===== RECORDS PROVIDED
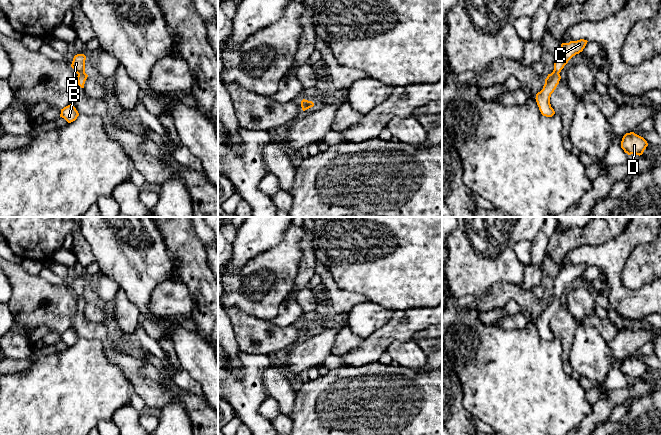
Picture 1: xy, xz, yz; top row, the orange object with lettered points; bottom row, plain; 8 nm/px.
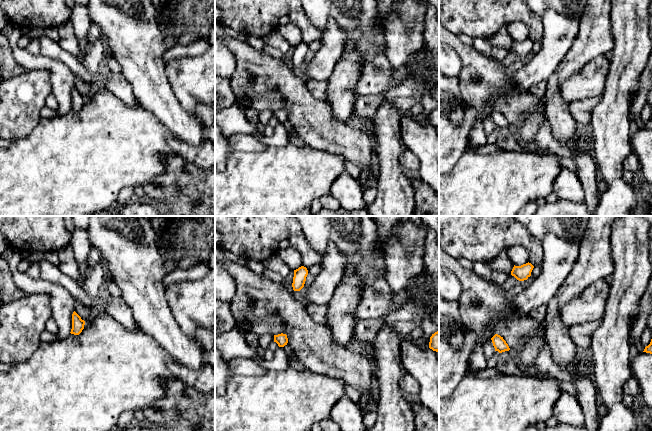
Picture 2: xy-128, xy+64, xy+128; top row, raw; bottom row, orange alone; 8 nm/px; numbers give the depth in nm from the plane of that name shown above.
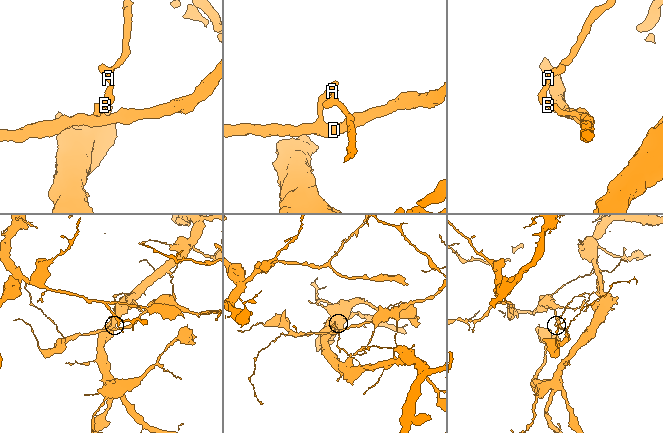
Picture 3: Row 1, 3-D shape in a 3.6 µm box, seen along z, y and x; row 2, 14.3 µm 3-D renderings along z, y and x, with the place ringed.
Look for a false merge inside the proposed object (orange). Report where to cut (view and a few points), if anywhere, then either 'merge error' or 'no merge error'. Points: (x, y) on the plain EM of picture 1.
cut xy (84, 296), (78, 298); merge error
==========
» TRY IT:
What should appear is an exact copy of the lines from the one with "Look for a false" through the end of the entries above, ends included, and no other text.

» ANSWER SECTION:
Look for a false merge inside the proposed object (orange). Report where to cut (view and a few points), if anywhere, then either 'merge error' or 'no merge error'. Points: (x, y) on the plain EM of picture 1.
cut xy (84, 296), (78, 298); merge error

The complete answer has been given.